# JOB:
Turn the rows below, from the first one through the line that holds "genus: Parthenocissus" (inclusive), into a two-column CSV with the header field,value. Give one CSV line per row, with its text and its answer each in a double-quoted field and any line breaks replaced by spaces.

# DATA TO PROCESS:
++++++++++
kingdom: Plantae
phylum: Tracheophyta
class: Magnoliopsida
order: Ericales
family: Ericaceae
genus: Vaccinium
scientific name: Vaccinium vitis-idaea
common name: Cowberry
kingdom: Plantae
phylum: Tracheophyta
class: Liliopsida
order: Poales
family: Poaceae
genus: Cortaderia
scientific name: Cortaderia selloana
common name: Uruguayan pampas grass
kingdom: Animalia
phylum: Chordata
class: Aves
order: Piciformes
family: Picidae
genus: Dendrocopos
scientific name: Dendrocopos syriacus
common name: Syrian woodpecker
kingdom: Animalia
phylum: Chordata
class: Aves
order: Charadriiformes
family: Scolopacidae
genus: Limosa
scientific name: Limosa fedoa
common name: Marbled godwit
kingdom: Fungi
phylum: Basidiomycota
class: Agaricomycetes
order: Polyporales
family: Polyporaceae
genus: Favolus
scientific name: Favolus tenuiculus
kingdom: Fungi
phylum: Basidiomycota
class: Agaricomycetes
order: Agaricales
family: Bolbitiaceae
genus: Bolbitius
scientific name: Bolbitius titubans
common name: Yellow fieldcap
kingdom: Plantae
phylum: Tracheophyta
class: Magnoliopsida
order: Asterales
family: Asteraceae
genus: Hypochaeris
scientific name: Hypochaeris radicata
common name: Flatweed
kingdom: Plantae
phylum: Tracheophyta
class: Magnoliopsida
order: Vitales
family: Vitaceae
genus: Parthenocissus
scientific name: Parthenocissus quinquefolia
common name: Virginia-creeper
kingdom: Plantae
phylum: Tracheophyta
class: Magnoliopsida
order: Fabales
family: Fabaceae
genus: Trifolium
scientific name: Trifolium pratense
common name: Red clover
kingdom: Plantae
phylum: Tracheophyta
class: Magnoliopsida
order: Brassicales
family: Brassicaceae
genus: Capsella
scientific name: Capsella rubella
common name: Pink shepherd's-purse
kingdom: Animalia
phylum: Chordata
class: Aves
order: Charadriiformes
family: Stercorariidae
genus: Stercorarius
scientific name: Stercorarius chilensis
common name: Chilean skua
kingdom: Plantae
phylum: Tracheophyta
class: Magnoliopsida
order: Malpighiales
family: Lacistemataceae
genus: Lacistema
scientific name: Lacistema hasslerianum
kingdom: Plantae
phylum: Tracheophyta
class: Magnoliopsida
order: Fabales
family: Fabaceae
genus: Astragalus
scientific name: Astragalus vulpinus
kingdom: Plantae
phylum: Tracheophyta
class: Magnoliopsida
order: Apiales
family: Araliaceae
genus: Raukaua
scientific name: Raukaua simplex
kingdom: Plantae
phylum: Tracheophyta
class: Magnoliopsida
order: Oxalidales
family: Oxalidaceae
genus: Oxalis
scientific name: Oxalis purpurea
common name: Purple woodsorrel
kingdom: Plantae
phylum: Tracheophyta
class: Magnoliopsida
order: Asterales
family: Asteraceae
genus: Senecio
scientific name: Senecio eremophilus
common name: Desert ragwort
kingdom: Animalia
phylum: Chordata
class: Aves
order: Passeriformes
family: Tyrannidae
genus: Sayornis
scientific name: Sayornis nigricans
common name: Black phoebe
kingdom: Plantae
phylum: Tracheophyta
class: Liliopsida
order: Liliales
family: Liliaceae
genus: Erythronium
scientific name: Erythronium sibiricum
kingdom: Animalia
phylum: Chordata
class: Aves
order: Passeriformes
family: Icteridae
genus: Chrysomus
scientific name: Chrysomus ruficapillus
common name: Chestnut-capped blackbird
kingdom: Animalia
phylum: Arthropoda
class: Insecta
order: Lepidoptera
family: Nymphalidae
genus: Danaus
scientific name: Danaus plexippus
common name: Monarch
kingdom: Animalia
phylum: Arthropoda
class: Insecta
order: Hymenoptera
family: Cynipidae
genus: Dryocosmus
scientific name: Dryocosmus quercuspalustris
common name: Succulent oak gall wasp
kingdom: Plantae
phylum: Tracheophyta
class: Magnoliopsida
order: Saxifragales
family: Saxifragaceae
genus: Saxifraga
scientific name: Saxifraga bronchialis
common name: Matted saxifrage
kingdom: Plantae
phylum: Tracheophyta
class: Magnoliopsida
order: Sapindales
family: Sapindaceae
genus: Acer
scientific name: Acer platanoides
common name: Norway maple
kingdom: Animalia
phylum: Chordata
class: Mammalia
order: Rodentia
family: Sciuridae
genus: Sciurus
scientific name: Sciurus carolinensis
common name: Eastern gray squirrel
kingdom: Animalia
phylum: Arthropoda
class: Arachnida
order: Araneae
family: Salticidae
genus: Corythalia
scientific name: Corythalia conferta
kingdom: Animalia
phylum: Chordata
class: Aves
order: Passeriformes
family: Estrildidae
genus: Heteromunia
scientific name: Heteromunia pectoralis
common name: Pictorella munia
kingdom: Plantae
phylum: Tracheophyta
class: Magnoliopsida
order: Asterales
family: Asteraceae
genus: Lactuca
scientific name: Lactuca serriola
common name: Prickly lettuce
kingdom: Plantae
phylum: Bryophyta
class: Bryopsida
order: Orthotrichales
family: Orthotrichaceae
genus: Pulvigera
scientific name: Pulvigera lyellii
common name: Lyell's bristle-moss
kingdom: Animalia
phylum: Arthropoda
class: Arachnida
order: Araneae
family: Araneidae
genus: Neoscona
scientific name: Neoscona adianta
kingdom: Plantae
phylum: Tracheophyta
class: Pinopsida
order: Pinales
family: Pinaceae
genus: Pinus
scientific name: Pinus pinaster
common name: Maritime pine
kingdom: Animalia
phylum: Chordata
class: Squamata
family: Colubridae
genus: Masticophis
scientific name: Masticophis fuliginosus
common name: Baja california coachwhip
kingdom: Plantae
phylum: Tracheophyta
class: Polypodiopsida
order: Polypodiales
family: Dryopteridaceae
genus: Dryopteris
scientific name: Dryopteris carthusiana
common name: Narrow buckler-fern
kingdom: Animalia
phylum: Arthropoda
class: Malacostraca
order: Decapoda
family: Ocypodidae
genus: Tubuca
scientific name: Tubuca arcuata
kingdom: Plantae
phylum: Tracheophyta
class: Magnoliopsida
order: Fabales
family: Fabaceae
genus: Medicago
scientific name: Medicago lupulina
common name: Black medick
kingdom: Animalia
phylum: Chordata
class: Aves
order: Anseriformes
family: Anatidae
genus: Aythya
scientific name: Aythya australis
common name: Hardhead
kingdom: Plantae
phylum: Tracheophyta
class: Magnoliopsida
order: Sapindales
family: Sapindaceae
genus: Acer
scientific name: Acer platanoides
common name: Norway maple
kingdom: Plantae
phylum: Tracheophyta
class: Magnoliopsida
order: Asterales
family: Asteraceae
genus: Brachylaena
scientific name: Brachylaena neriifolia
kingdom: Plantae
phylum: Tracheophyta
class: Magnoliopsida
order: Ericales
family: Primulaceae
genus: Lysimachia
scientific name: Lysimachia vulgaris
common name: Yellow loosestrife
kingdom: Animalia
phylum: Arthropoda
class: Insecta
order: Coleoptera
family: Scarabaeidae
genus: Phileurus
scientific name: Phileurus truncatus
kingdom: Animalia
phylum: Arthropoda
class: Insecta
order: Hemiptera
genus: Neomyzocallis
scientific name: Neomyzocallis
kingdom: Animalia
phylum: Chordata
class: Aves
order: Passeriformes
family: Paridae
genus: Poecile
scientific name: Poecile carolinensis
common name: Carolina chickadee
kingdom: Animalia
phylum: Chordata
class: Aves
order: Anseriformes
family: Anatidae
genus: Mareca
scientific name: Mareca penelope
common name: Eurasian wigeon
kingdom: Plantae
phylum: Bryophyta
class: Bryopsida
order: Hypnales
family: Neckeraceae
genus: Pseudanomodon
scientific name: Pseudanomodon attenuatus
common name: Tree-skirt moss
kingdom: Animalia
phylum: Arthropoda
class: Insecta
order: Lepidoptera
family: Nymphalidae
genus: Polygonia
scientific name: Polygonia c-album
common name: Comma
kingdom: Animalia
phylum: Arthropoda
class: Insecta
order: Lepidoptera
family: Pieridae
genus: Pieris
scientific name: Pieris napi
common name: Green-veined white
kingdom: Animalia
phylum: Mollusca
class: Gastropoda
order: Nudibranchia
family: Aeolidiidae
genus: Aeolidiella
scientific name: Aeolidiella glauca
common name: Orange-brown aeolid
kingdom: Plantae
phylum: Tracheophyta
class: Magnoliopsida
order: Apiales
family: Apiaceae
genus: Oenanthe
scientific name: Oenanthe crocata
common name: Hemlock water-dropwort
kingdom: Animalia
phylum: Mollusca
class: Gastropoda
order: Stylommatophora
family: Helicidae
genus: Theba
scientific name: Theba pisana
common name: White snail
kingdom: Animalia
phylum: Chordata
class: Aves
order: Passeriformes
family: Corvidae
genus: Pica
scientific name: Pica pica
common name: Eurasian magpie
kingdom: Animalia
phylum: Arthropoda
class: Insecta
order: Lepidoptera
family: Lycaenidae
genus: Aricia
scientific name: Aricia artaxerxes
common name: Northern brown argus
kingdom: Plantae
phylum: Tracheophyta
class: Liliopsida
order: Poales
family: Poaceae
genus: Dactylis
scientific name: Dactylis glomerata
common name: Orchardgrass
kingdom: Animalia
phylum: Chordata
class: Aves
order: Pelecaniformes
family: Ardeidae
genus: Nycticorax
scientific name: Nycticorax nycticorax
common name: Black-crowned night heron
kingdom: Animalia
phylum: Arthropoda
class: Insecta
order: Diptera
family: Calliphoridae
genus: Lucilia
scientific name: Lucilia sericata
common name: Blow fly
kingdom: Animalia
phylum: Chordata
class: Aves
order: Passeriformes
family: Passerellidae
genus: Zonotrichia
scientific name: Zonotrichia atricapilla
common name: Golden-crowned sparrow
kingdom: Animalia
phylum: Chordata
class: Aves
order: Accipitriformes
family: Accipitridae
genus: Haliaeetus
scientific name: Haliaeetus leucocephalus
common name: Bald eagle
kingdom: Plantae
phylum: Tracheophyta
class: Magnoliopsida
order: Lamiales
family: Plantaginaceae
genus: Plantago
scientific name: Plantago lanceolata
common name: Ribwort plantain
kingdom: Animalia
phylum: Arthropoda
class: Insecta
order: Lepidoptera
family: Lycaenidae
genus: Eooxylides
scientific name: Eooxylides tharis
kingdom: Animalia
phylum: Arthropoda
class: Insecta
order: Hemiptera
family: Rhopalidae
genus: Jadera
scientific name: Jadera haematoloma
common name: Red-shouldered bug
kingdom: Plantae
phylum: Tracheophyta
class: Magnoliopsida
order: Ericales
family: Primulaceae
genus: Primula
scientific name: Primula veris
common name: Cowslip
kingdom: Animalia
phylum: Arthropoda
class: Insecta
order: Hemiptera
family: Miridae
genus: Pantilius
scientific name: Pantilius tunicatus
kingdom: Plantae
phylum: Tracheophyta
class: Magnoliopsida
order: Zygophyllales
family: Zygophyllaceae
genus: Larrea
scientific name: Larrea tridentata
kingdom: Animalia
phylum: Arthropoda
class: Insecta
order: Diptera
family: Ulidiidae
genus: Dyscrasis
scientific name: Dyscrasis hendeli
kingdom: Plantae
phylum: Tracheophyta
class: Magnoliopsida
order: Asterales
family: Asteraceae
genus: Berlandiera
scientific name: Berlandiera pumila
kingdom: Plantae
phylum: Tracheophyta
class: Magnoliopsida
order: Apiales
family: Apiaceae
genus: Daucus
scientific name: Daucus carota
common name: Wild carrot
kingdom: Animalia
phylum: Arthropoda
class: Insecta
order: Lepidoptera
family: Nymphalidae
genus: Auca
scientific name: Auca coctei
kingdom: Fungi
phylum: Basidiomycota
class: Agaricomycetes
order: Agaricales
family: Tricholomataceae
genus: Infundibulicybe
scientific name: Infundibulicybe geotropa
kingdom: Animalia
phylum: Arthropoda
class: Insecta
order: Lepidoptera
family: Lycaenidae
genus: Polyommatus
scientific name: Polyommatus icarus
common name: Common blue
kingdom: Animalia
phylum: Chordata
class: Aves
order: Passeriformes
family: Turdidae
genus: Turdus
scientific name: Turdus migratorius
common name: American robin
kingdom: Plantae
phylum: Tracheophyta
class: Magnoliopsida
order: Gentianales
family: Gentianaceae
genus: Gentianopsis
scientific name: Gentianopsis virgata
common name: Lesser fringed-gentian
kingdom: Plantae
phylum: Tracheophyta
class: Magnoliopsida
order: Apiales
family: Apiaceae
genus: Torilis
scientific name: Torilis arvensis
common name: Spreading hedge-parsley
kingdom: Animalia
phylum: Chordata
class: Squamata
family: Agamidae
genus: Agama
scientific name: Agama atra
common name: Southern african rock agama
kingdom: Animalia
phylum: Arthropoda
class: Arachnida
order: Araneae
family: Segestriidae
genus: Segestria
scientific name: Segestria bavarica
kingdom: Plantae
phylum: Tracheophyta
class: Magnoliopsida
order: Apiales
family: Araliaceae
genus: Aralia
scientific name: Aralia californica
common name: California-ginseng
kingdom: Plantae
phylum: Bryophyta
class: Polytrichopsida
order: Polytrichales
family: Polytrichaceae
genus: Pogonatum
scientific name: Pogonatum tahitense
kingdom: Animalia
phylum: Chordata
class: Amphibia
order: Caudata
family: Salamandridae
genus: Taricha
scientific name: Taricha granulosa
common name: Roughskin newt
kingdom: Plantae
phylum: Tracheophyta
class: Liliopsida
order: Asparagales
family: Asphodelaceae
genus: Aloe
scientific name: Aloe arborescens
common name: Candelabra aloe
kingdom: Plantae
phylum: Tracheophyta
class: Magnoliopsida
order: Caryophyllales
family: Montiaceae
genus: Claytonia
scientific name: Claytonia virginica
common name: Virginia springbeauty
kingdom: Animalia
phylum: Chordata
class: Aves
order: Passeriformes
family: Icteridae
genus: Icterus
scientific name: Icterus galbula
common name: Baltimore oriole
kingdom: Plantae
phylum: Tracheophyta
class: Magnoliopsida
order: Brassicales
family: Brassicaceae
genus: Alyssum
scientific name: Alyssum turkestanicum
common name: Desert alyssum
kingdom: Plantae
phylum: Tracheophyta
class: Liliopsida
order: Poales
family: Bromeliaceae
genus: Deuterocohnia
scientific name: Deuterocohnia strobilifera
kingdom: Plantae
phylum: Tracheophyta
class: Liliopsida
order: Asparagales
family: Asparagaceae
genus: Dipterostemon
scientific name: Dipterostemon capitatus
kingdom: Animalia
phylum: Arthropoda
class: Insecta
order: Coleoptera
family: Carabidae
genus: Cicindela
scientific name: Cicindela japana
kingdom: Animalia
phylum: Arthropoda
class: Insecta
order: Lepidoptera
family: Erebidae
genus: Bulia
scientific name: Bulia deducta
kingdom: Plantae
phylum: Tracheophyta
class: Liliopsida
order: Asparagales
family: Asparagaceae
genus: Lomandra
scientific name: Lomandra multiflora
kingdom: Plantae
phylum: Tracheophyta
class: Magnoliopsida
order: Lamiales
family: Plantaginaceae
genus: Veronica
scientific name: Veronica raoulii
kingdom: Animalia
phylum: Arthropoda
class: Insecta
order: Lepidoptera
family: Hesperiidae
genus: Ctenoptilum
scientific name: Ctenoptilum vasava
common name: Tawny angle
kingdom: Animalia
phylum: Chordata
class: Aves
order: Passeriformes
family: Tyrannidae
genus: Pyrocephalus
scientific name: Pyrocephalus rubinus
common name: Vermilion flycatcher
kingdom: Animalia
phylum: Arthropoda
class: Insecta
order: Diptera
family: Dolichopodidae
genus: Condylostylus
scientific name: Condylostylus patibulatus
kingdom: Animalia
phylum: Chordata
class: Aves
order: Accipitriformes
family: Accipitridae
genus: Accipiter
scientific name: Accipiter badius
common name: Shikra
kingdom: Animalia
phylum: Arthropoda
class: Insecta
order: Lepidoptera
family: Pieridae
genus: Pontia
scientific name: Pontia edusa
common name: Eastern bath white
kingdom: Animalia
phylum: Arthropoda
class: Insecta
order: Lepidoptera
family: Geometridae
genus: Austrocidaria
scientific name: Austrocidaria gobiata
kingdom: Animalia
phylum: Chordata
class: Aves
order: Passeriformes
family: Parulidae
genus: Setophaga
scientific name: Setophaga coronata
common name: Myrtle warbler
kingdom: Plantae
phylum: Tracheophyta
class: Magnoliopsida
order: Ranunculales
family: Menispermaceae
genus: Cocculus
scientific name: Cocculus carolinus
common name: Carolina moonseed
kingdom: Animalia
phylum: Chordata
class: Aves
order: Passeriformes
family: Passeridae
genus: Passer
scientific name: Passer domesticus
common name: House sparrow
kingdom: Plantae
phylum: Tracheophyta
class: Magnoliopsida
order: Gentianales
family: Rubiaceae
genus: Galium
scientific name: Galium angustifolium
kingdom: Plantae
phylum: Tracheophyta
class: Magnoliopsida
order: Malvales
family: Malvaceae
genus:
++++++++++
# WRITTEN SOLUTION:
field,value
"kingdom:","Plantae"
"phylum:","Tracheophyta"
"class:","Magnoliopsida"
"order:","Ericales"
"family:","Ericaceae"
"genus:","Vaccinium"
"scientific name:","Vaccinium vitis-idaea"
"common name:","Cowberry"
"kingdom:","Plantae"
"phylum:","Tracheophyta"
"class:","Liliopsida"
"order:","Poales"
"family:","Poaceae"
"genus:","Cortaderia"
"scientific name:","Cortaderia selloana"
"common name:","Uruguayan pampas grass"
"kingdom:","Animalia"
"phylum:","Chordata"
"class:","Aves"
"order:","Piciformes"
"family:","Picidae"
"genus:","Dendrocopos"
"scientific name:","Dendrocopos syriacus"
"common name:","Syrian woodpecker"
"kingdom:","Animalia"
"phylum:","Chordata"
"class:","Aves"
"order:","Charadriiformes"
"family:","Scolopacidae"
"genus:","Limosa"
"scientific name:","Limosa fedoa"
"common name:","Marbled godwit"
"kingdom:","Fungi"
"phylum:","Basidiomycota"
"class:","Agaricomycetes"
"order:","Polyporales"
"family:","Polyporaceae"
"genus:","Favolus"
"scientific name:","Favolus tenuiculus"
"kingdom:","Fungi"
"phylum:","Basidiomycota"
"class:","Agaricomycetes"
"order:","Agaricales"
"family:","Bolbitiaceae"
"genus:","Bolbitius"
"scientific name:","Bolbitius titubans"
"common name:","Yellow fieldcap"
"kingdom:","Plantae"
"phylum:","Tracheophyta"
"class:","Magnoliopsida"
"order:","Asterales"
"family:","Asteraceae"
"genus:","Hypochaeris"
"scientific name:","Hypochaeris radicata"
"common name:","Flatweed"
"kingdom:","Plantae"
"phylum:","Tracheophyta"
"class:","Magnoliopsida"
"order:","Vitales"
"family:","Vitaceae"
"genus:","Parthenocissus"